• **What to produce**
Copy out every line of the data where the word "down" is found.

(Items listed in a dataset)
▬▬▬▬▬▬

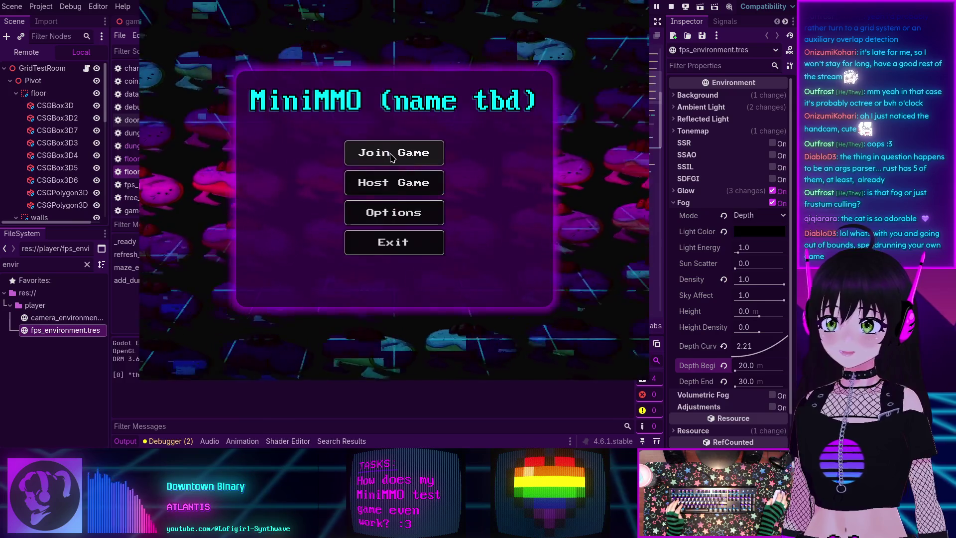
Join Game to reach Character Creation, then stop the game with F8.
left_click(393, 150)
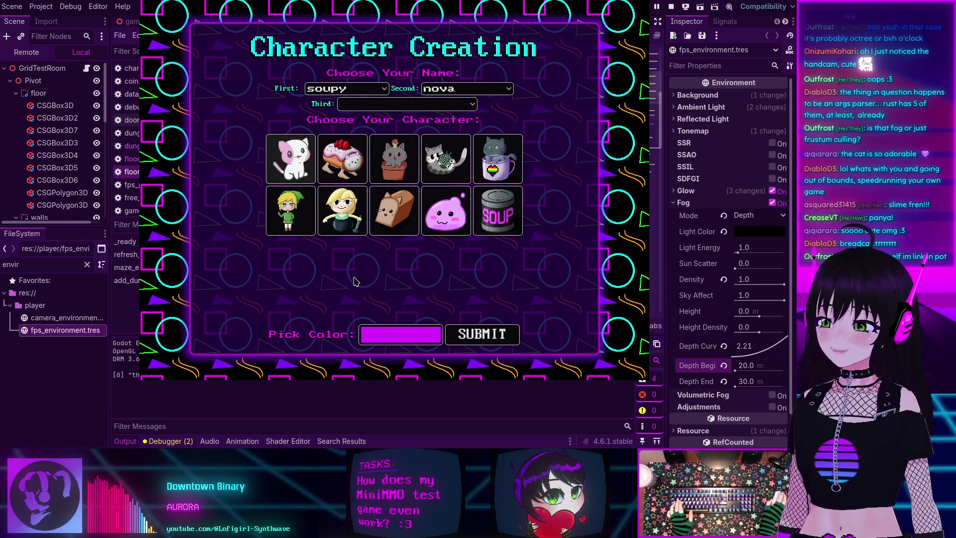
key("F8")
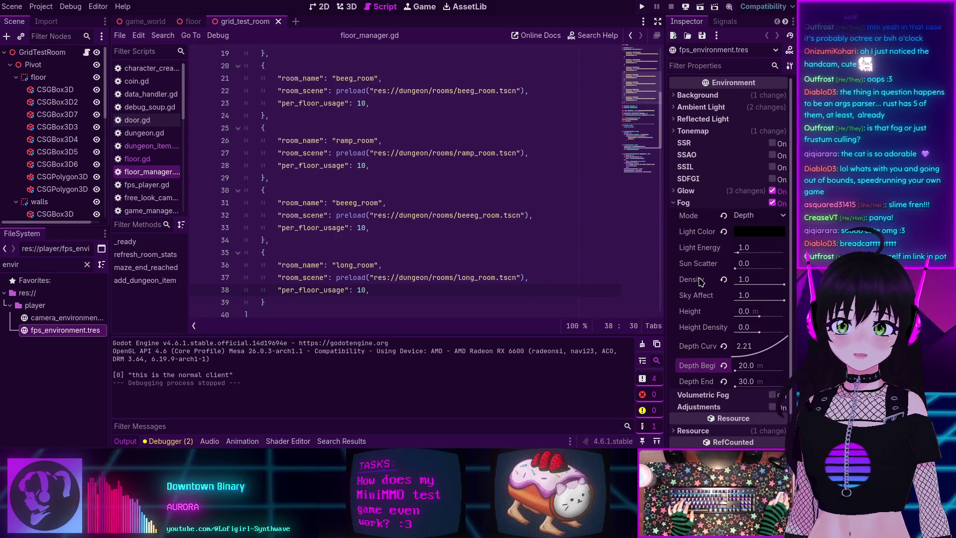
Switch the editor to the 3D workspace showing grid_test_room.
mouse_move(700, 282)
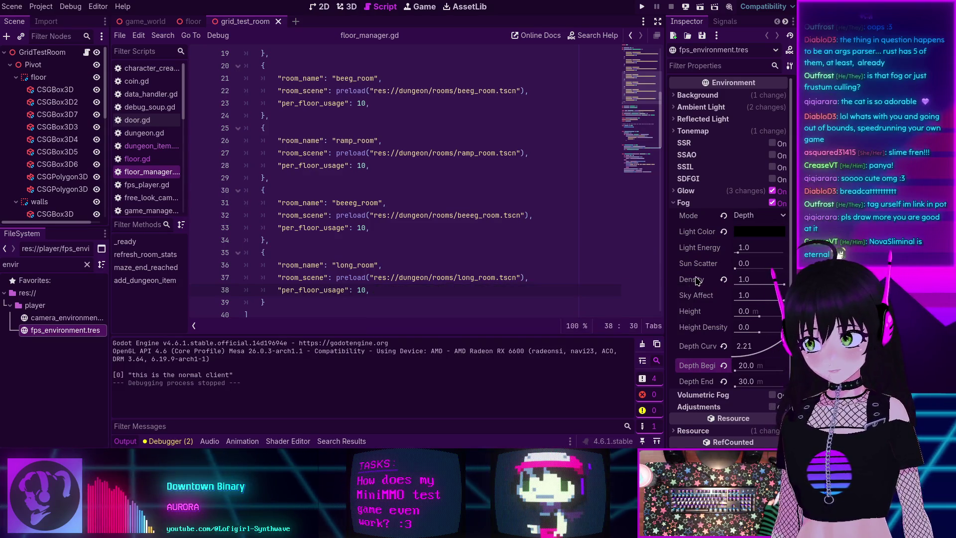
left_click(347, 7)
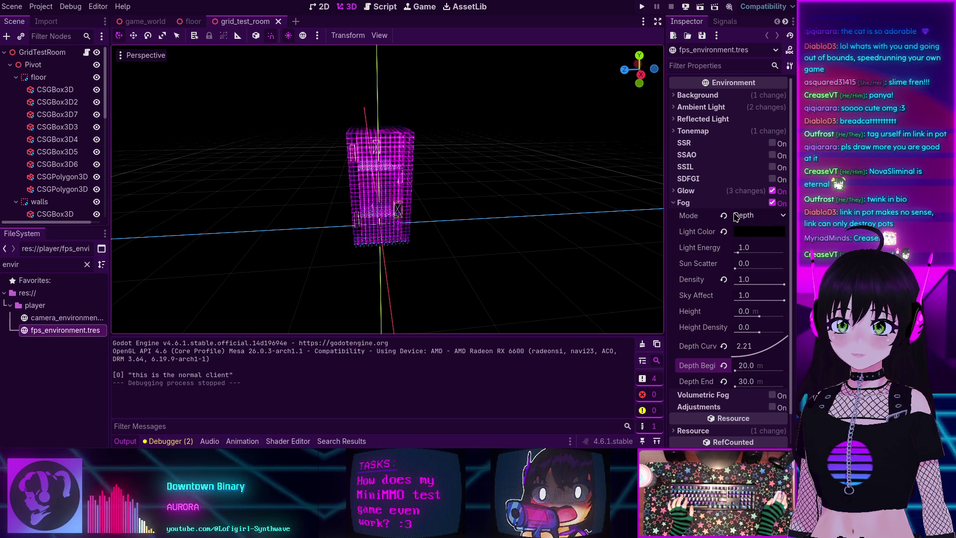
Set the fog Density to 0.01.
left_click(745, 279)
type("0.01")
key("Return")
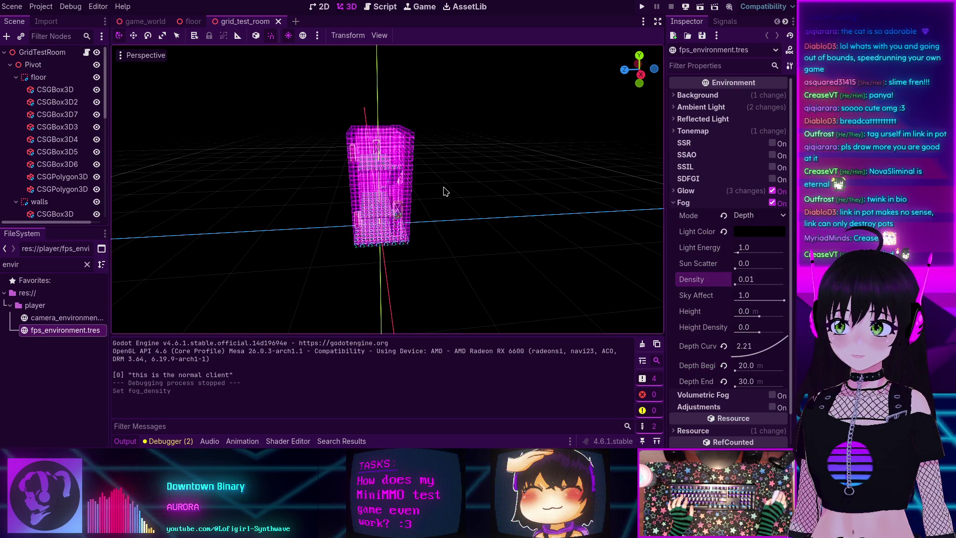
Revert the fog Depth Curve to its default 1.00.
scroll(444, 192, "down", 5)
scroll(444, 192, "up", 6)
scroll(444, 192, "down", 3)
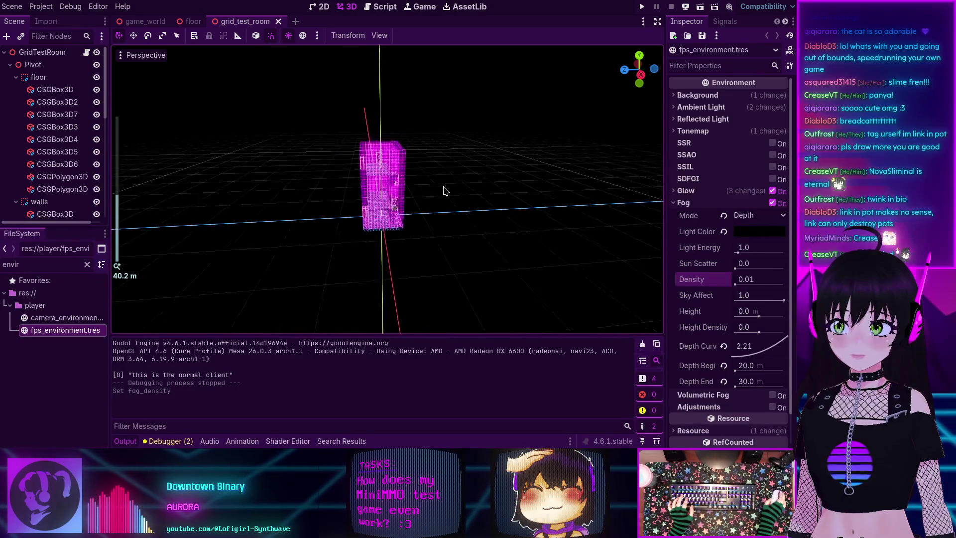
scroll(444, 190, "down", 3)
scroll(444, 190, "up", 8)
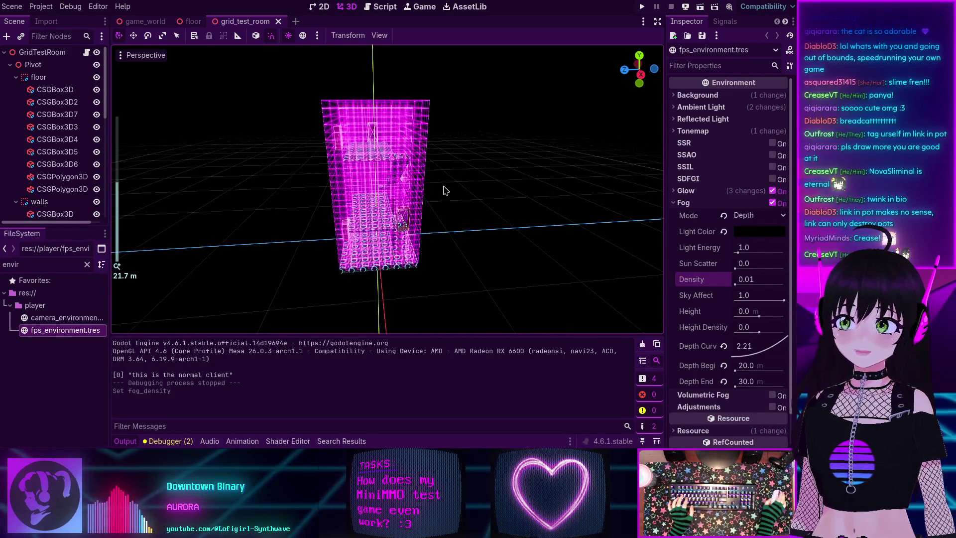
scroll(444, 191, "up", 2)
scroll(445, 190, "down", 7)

▬▬▬▬▬▬

• **Result of this exercise**
scroll(444, 192, "down", 5)
scroll(444, 192, "down", 3)
scroll(444, 190, "down", 3)
scroll(445, 190, "down", 7)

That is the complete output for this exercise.